[[ DATA TO PROCESS, beginning ]]

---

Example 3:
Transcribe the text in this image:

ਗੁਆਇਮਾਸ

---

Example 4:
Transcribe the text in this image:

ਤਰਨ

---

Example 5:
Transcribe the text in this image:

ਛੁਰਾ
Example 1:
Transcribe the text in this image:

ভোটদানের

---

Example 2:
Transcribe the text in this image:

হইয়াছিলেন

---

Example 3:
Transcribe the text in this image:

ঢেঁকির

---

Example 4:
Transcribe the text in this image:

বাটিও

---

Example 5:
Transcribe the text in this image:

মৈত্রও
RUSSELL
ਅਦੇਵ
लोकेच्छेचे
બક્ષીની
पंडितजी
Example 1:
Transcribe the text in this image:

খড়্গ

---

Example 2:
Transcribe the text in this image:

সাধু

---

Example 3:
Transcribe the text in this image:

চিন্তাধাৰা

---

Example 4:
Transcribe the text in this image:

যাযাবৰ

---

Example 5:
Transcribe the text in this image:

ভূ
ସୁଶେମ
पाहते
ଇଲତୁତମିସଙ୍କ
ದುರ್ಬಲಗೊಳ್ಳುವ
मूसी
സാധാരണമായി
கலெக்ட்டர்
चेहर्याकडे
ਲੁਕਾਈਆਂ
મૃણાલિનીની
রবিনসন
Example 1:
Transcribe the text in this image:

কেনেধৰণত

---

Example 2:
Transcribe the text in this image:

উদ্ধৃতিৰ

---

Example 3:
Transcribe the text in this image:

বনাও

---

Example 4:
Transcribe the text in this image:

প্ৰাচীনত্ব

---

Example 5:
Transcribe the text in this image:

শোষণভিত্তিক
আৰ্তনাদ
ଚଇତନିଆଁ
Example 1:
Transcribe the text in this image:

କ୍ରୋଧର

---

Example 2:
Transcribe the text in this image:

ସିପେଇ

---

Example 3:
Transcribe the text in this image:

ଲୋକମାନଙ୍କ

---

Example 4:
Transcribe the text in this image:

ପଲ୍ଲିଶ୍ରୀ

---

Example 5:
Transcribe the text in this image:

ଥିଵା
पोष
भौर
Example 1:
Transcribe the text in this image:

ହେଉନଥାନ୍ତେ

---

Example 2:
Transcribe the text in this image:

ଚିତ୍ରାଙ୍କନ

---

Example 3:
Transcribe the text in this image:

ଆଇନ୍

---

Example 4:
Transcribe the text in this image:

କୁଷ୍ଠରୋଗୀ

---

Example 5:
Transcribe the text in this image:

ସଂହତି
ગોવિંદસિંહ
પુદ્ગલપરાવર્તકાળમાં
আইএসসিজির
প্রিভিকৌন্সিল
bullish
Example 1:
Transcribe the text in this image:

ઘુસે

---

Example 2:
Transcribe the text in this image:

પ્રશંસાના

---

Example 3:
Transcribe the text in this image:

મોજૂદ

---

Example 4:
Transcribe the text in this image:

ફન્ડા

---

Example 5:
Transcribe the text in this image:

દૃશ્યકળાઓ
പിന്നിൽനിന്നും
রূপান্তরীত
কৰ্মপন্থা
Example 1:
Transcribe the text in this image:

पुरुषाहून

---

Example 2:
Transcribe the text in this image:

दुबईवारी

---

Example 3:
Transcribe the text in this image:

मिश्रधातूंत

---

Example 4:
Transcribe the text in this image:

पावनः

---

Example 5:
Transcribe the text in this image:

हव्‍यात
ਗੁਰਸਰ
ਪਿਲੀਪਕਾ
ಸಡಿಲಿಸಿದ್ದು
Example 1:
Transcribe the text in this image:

[[ DATA TO PROCESS, end ]]

**WHAT IS BEING ASKED**
Please print the material again in full, exactly as it is.

**RESPONSE TO THIS EXERCISE**
---

Example 3:
Transcribe the text in this image:

ਗੁਆਇਮਾਸ

---

Example 4:
Transcribe the text in this image:

ਤਰਨ

---

Example 5:
Transcribe the text in this image:

ਛੁਰਾ
Example 1:
Transcribe the text in this image:

ভোটদানের

---

Example 2:
Transcribe the text in this image:

হইয়াছিলেন

---

Example 3:
Transcribe the text in this image:

ঢেঁকির

---

Example 4:
Transcribe the text in this image:

বাটিও

---

Example 5:
Transcribe the text in this image:

মৈত্রও
RUSSELL
ਅਦੇਵ
लोकेच्छेचे
બક્ષીની
पंडितजी
Example 1:
Transcribe the text in this image:

খড়্গ

---

Example 2:
Transcribe the text in this image:

সাধু

---

Example 3:
Transcribe the text in this image:

চিন্তাধাৰা

---

Example 4:
Transcribe the text in this image:

যাযাবৰ

---

Example 5:
Transcribe the text in this image:

ভূ
ସୁଶେମ
पाहते
ଇଲତୁତମିସଙ୍କ
ದುರ್ಬಲಗೊಳ್ಳುವ
मूसी
സാധാരണമായി
கலெக்ட்டர்
चेहर्याकडे
ਲੁਕਾਈਆਂ
મૃણાલિનીની
রবিনসন
Example 1:
Transcribe the text in this image:

কেনেধৰণত

---

Example 2:
Transcribe the text in this image:

উদ্ধৃতিৰ

---

Example 3:
Transcribe the text in this image:

বনাও

---

Example 4:
Transcribe the text in this image:

প্ৰাচীনত্ব

---

Example 5:
Transcribe the text in this image:

শোষণভিত্তিক
আৰ্তনাদ
ଚଇତନିଆଁ
Example 1:
Transcribe the text in this image:

କ୍ରୋଧର

---

Example 2:
Transcribe the text in this image:

ସିପେଇ

---

Example 3:
Transcribe the text in this image:

ଲୋକମାନଙ୍କ

---

Example 4:
Transcribe the text in this image:

ପଲ୍ଲିଶ୍ରୀ

---

Example 5:
Transcribe the text in this image:

ଥିଵା
पोष
भौर
Example 1:
Transcribe the text in this image:

ହେଉନଥାନ୍ତେ

---

Example 2:
Transcribe the text in this image:

ଚିତ୍ରାଙ୍କନ

---

Example 3:
Transcribe the text in this image:

ଆଇନ୍

---

Example 4:
Transcribe the text in this image:

କୁଷ୍ଠରୋଗୀ

---

Example 5:
Transcribe the text in this image:

ସଂହତି
ગોવિંદસિંહ
પુદ્ગલપરાવર્તકાળમાં
আইএসসিজির
প্রিভিকৌন্সিল
bullish
Example 1:
Transcribe the text in this image:

ઘુસે

---

Example 2:
Transcribe the text in this image:

પ્રશંસાના

---

Example 3:
Transcribe the text in this image:

મોજૂદ

---

Example 4:
Transcribe the text in this image:

ફન્ડા

---

Example 5:
Transcribe the text in this image:

દૃશ્યકળાઓ
പിന്നിൽനിന്നും
রূপান্তরীত
কৰ্মপন্থা
Example 1:
Transcribe the text in this image:

पुरुषाहून

---

Example 2:
Transcribe the text in this image:

दुबईवारी

---

Example 3:
Transcribe the text in this image:

मिश्रधातूंत

---

Example 4:
Transcribe the text in this image:

पावनः

---

Example 5:
Transcribe the text in this image:

हव्‍यात
ਗੁਰਸਰ
ਪਿਲੀਪਕਾ
ಸಡಿಲಿಸಿದ್ದು
Example 1:
Transcribe the text in this image:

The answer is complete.